紅蓮の鬼


――――――――――――――――――――――――――――――――――――――――――――――――…………


「このままじゃ本当に――」


鳥鬼の飛屋久(ヒヤク)が話している最中、何かに気づいたように言葉を切った。


そして遠くを見て、鎖骨を越すくらいの白く長い前髪と横髪を耳にかける。


どうやら耳をすませているようだ。


ここにいる誰もが怪訝そうに彼を見る。


「…………………」


飛屋久は眉を顰めた。


「声がする。

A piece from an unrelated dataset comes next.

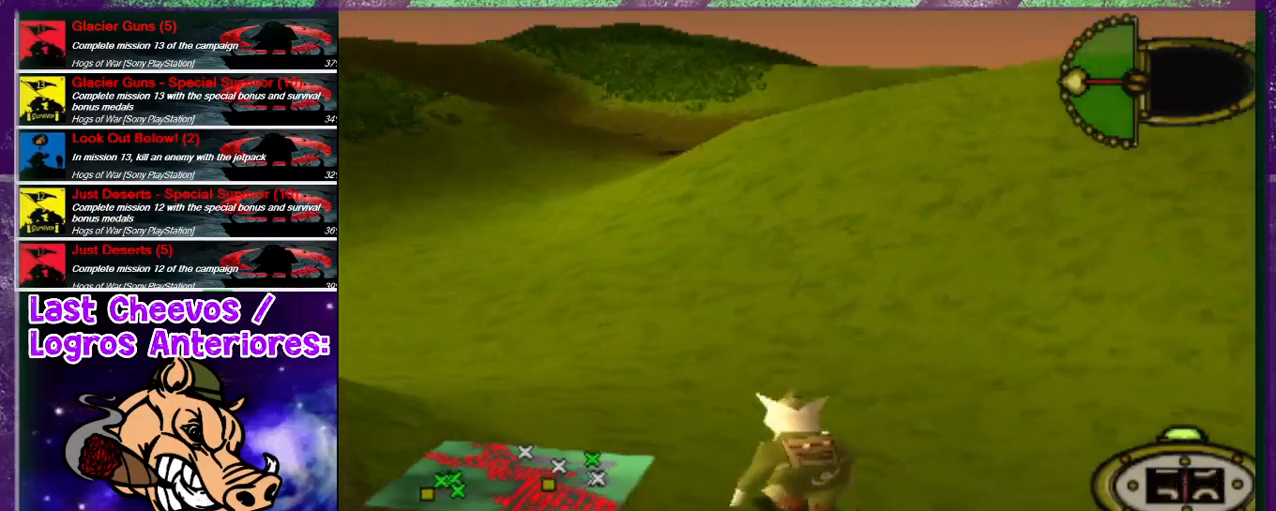
{"dt_ms": 500, "buttons": ["DPAD_UP"], "left_stick": "center", "right_stick": "center", "events": []}
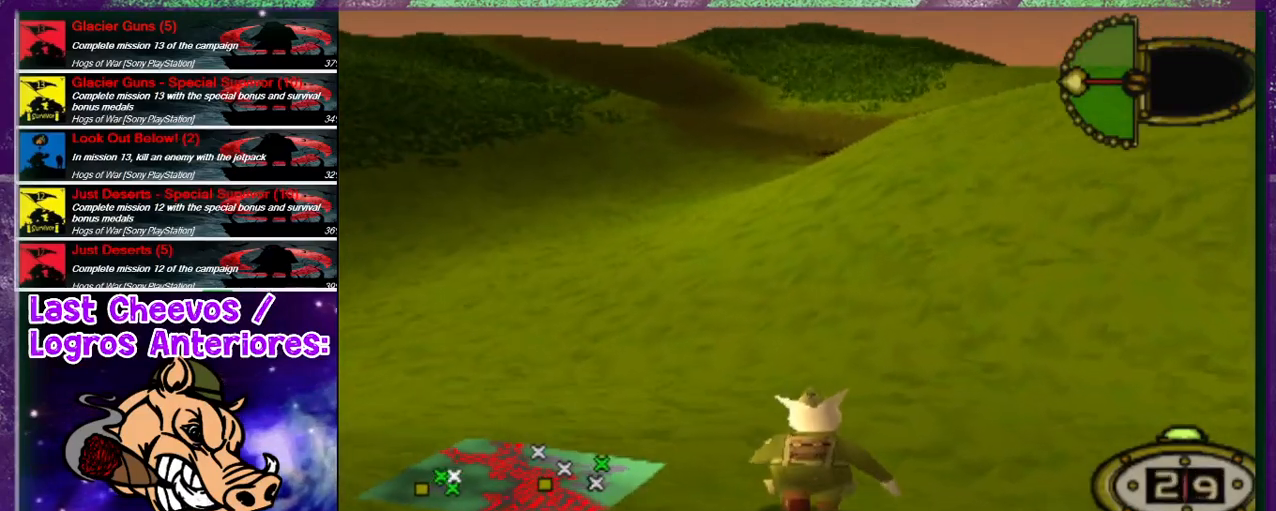
{"dt_ms": 500, "buttons": ["DPAD_UP"], "left_stick": "center", "right_stick": "center", "events": [[167, "DPAD_RIGHT", "down"], [300, "DPAD_RIGHT", "up"]]}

ざっと十くらい」


鳥鬼は耳がいい。


耳をすませば五キロくらいは優に聞こえるだろう。


「十?」


水陰が眉間にシワを寄せた。


使いにしては多すぎるのだ。


それに、動物たちがここに向かってきているのだとしても、数が少なすぎる。


「……………………」


ある仮説が頭に浮かんだワタシは、それを確かめてみる為に外に出てみる。


ザァア…と風が匂いを運んだ。


――やはり


「思った通りだ」


ワタシは、ふっ、と口角を上げる。


「え?」


水陰がキョトンとした表情を見せた。


学校と呼ばれる場所で幾度とも嗅いだことのある匂い。


「これは人間だ」


そしてワタシは苦い表情を浮かべた。